INPUT DATA =
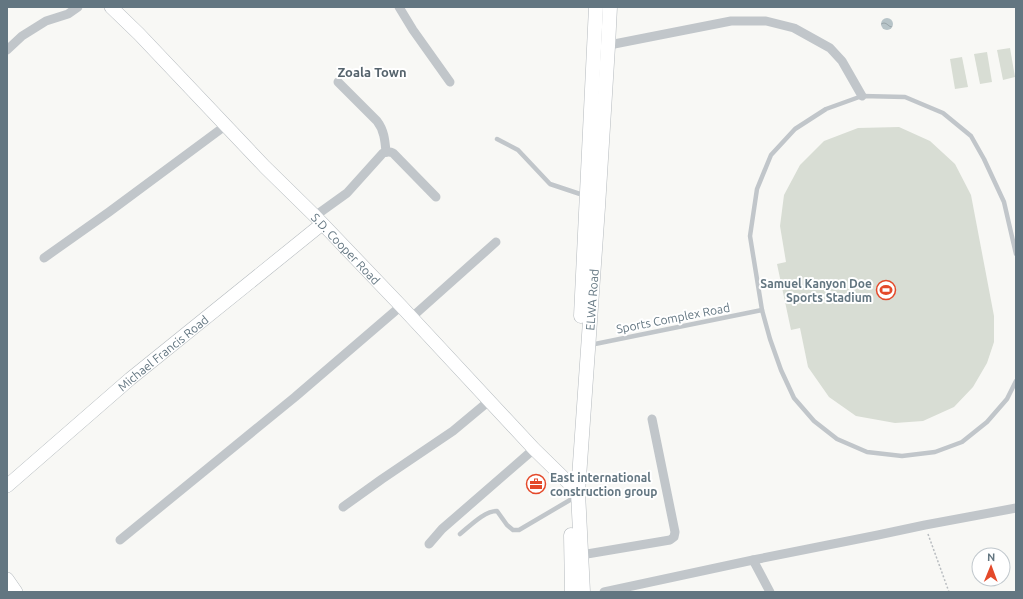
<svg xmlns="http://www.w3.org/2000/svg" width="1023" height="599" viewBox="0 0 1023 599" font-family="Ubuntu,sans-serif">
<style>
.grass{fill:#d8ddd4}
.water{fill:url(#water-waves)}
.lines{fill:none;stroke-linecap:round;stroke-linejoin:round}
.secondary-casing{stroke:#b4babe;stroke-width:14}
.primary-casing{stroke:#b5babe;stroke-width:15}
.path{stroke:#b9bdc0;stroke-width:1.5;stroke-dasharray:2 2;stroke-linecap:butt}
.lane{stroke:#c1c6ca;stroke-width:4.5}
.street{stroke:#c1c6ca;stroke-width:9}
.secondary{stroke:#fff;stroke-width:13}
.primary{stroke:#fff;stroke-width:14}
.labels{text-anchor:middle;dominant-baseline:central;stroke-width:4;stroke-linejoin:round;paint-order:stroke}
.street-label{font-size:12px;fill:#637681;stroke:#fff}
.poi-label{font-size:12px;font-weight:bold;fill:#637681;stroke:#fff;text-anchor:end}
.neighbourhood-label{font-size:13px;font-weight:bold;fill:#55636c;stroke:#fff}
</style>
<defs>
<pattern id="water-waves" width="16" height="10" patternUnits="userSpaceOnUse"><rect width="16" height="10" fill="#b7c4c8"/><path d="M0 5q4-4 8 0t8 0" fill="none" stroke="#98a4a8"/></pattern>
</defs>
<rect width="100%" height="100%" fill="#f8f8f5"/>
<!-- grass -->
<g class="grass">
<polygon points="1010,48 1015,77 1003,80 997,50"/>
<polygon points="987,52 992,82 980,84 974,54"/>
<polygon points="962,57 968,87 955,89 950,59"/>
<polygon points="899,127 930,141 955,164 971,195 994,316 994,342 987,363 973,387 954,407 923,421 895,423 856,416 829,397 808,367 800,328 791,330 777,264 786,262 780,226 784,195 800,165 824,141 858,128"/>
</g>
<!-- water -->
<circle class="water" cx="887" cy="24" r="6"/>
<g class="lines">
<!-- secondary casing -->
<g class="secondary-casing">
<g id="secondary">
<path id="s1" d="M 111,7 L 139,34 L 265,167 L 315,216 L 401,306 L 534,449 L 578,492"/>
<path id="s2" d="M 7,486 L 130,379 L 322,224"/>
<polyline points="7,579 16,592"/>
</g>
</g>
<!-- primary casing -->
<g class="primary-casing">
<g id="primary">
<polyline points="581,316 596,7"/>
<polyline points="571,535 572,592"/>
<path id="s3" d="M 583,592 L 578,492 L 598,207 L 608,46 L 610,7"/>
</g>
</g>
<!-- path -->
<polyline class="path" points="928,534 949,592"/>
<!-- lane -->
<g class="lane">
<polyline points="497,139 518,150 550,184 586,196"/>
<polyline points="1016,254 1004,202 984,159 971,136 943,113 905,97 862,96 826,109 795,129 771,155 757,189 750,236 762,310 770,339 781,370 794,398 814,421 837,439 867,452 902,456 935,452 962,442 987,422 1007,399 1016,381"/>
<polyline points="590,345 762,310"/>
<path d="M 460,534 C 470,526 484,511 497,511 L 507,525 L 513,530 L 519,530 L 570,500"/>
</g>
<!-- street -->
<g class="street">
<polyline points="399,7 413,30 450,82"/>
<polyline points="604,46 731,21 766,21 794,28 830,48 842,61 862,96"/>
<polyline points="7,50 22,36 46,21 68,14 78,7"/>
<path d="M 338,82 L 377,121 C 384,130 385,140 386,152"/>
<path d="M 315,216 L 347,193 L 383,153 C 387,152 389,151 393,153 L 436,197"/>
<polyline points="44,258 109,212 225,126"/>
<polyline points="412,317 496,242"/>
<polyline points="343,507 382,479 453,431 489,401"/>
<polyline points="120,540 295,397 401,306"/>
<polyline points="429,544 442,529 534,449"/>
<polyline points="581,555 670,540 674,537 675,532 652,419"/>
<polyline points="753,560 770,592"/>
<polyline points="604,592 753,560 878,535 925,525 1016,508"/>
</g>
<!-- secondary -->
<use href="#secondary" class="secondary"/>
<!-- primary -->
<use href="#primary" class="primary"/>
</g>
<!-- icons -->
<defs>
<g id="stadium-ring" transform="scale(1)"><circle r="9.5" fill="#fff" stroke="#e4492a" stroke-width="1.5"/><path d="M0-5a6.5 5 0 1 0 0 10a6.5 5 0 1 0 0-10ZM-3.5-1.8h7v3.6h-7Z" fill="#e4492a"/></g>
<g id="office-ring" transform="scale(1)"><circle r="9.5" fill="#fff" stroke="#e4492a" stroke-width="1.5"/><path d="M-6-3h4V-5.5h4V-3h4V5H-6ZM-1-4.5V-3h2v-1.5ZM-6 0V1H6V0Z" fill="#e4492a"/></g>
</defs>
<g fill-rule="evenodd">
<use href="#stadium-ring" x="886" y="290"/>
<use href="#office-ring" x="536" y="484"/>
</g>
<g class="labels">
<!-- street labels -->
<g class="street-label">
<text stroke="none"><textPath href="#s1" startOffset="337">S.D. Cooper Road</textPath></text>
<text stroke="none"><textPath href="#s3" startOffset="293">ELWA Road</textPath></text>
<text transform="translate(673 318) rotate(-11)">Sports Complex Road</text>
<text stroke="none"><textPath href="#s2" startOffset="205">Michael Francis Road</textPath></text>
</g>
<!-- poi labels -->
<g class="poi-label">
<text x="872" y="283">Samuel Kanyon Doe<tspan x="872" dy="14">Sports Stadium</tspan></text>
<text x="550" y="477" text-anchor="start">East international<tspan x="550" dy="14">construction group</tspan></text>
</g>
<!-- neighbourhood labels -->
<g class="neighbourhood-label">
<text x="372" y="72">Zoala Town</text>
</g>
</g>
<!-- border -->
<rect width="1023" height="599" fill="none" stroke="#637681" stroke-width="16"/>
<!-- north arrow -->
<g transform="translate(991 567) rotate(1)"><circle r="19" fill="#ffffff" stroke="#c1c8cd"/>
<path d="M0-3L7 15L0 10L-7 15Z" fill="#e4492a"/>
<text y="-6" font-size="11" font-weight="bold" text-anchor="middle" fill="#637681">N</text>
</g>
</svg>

==

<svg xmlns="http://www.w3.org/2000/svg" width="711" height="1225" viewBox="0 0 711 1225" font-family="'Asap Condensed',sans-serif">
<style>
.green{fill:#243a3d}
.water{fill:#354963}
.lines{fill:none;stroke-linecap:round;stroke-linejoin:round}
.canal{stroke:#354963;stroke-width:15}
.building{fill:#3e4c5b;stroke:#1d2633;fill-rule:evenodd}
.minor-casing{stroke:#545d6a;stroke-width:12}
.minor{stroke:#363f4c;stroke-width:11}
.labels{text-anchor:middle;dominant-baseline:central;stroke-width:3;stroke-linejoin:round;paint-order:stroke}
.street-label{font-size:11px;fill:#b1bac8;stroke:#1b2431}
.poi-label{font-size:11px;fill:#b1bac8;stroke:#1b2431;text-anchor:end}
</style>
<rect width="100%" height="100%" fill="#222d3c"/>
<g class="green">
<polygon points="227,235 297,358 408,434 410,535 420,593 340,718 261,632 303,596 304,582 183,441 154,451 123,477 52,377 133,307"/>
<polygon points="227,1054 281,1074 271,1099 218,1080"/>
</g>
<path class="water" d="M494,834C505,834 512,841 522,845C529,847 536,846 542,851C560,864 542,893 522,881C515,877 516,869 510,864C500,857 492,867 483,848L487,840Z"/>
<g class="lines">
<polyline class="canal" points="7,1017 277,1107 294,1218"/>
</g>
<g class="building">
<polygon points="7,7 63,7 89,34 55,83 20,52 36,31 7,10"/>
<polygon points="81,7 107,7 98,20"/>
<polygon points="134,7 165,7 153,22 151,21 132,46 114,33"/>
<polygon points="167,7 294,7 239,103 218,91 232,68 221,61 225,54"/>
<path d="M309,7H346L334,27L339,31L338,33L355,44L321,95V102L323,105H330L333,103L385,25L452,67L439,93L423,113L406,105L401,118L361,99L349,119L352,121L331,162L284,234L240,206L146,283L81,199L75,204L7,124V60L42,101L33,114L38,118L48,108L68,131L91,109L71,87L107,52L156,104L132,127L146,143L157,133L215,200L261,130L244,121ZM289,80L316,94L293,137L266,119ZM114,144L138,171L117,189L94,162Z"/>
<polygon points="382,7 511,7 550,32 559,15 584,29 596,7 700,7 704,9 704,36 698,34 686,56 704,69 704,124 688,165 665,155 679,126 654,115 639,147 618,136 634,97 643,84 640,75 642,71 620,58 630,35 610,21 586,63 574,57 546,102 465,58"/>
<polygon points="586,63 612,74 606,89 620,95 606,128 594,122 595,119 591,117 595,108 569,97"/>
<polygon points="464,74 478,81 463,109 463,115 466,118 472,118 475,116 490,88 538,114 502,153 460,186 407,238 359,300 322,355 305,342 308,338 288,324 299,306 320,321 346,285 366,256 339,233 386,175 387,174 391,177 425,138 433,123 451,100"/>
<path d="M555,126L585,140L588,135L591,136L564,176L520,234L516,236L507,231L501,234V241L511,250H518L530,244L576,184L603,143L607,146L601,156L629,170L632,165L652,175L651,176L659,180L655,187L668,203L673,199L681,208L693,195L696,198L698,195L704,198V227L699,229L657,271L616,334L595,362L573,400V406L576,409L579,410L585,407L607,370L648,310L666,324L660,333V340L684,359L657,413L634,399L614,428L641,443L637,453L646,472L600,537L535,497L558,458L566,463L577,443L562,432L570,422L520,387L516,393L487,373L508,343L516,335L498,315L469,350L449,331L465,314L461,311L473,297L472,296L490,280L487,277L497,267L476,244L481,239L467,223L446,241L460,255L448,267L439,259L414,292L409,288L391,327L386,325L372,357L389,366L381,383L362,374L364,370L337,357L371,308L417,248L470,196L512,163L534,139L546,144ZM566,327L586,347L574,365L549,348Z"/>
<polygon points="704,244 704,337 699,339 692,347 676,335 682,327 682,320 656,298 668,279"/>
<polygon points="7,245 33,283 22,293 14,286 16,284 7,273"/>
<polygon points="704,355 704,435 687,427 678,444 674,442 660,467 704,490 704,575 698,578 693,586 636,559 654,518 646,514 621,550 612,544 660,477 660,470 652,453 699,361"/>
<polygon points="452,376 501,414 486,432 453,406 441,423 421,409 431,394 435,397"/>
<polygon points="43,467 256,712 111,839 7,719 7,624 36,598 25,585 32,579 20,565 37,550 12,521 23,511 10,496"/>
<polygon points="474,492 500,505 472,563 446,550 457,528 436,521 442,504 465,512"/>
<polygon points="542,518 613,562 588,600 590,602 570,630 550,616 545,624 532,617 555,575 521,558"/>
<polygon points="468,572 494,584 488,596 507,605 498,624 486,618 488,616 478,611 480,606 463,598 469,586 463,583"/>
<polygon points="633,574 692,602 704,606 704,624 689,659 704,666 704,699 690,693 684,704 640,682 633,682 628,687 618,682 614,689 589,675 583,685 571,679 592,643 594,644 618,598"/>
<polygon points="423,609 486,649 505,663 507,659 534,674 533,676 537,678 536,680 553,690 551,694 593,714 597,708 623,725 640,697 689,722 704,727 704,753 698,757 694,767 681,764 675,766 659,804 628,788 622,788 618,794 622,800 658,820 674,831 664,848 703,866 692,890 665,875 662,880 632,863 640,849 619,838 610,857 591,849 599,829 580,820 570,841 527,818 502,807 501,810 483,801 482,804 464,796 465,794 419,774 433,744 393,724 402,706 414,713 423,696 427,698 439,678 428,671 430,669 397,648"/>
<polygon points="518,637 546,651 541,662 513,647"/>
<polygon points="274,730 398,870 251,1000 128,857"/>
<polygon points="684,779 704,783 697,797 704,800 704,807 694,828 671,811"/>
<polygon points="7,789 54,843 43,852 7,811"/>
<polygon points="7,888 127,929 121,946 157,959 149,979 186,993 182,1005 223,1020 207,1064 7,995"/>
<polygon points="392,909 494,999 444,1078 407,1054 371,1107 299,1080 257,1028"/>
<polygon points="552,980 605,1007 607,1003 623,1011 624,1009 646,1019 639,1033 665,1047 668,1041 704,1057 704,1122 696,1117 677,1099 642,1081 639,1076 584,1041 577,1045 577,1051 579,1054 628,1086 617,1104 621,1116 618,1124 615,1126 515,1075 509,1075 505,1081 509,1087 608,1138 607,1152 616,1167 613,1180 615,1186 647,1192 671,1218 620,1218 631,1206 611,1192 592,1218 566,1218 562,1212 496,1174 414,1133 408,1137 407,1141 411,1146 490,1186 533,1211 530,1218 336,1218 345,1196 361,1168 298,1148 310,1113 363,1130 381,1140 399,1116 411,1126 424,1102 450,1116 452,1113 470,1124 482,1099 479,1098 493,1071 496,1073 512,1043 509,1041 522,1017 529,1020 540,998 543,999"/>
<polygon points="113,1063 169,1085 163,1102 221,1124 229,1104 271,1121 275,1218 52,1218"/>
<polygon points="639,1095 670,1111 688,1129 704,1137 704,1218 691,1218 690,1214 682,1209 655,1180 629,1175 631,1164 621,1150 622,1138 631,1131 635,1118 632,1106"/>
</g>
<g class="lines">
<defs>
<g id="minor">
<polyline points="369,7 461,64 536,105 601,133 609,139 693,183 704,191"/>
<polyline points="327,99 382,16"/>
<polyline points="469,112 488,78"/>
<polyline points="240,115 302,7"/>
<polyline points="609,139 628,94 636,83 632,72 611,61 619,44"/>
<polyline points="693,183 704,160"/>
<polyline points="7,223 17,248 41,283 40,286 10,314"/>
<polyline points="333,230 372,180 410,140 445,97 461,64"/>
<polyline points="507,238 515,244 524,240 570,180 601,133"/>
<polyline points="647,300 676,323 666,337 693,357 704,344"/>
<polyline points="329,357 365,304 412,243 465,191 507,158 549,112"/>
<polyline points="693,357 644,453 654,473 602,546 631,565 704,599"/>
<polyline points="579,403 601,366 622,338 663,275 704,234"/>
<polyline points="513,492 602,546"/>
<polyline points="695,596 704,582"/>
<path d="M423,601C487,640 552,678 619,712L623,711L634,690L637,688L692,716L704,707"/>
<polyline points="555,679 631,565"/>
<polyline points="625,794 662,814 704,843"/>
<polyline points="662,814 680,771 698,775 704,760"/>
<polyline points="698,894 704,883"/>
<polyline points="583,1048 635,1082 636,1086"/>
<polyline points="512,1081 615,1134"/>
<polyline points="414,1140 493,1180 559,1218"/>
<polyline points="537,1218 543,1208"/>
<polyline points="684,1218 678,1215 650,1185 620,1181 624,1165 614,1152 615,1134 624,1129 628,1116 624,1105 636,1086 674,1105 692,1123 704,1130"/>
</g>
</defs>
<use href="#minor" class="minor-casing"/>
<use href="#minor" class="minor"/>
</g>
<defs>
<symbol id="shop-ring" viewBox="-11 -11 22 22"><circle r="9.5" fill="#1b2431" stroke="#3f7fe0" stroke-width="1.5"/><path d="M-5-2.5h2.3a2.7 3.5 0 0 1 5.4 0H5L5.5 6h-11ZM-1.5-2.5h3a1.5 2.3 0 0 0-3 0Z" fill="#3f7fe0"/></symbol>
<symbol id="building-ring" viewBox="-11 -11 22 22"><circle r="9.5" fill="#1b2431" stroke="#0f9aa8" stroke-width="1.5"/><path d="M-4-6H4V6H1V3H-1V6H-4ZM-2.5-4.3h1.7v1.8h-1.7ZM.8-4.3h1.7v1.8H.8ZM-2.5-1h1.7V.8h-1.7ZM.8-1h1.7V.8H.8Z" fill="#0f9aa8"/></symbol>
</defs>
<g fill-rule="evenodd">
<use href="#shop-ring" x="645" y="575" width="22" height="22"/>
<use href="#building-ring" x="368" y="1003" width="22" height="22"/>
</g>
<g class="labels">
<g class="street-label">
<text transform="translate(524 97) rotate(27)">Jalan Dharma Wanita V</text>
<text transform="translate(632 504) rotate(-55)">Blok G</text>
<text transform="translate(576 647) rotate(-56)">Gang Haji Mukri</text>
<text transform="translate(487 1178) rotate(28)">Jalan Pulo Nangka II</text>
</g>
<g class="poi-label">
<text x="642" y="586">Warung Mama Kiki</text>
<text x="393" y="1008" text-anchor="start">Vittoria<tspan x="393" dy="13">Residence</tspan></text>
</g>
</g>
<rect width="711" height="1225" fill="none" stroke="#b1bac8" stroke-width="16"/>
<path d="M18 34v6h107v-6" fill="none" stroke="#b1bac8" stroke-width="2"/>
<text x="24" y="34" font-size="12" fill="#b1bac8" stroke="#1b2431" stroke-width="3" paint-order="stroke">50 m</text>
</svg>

YOUR ASSIGNMENT = Copy each line from the records above that includes the string "round".

RESULT =
.lines{fill:none;stroke-linecap:round;stroke-linejoin:round}
.labels{text-anchor:middle;dominant-baseline:central;stroke-width:4;stroke-linejoin:round;paint-order:stroke}
.lines{fill:none;stroke-linecap:round;stroke-linejoin:round}
.labels{text-anchor:middle;dominant-baseline:central;stroke-width:3;stroke-linejoin:round;paint-order:stroke}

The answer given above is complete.